■ **Instructions to follow**:
Show, from the entries below, every line in which "CIRCLE" appears.

■ **Material provided**:
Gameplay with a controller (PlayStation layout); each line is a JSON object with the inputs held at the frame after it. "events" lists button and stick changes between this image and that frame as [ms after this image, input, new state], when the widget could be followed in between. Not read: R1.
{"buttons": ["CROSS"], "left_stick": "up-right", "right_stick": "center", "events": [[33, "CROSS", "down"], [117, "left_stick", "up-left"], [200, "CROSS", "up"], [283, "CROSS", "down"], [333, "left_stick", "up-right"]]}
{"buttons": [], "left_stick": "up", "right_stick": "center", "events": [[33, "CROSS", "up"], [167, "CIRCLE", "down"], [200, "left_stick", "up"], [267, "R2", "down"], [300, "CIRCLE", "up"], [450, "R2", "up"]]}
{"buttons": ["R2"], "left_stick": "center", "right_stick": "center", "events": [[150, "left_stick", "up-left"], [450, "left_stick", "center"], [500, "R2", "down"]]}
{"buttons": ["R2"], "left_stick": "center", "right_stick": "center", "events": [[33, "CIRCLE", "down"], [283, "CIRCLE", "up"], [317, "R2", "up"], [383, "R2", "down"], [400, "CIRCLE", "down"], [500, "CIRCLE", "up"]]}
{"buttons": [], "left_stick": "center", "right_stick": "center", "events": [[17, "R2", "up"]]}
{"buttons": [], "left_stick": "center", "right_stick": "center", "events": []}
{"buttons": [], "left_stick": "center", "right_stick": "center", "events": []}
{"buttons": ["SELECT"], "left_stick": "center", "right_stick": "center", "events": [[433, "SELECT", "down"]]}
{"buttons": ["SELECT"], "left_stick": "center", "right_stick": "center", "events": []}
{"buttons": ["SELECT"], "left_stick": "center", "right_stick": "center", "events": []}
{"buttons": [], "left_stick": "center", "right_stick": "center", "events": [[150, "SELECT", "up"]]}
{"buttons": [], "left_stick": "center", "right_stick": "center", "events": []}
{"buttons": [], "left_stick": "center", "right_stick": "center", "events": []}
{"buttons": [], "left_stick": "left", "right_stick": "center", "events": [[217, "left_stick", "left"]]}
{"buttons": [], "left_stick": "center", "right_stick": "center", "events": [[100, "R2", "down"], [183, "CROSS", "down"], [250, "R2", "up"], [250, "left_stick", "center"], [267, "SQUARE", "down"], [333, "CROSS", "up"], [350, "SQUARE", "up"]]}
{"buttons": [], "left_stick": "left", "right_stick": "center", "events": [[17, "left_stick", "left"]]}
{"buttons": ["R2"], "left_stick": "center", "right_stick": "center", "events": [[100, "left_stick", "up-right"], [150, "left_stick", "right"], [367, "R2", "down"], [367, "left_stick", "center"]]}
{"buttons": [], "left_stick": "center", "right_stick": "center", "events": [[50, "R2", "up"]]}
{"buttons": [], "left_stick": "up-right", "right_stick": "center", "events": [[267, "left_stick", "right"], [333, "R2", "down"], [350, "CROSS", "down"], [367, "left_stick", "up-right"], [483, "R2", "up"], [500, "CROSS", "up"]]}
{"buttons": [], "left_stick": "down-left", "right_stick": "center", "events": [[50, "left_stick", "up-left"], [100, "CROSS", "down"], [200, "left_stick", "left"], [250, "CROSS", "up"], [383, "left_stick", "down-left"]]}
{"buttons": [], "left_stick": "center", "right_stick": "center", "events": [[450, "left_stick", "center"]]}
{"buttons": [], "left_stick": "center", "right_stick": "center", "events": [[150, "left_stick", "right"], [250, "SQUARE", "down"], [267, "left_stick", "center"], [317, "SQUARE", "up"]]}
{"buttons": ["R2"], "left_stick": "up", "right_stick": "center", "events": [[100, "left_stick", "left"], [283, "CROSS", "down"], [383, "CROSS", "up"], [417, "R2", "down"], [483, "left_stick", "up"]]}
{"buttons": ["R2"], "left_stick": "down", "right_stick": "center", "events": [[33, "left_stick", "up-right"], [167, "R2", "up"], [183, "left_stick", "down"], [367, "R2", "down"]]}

■ **Solution**:
{"buttons": [], "left_stick": "up", "right_stick": "center", "events": [[33, "CROSS", "up"], [167, "CIRCLE", "down"], [200, "left_stick", "up"], [267, "R2", "down"], [300, "CIRCLE", "up"], [450, "R2", "up"]]}
{"buttons": ["R2"], "left_stick": "center", "right_stick": "center", "events": [[33, "CIRCLE", "down"], [283, "CIRCLE", "up"], [317, "R2", "up"], [383, "R2", "down"], [400, "CIRCLE", "down"], [500, "CIRCLE", "up"]]}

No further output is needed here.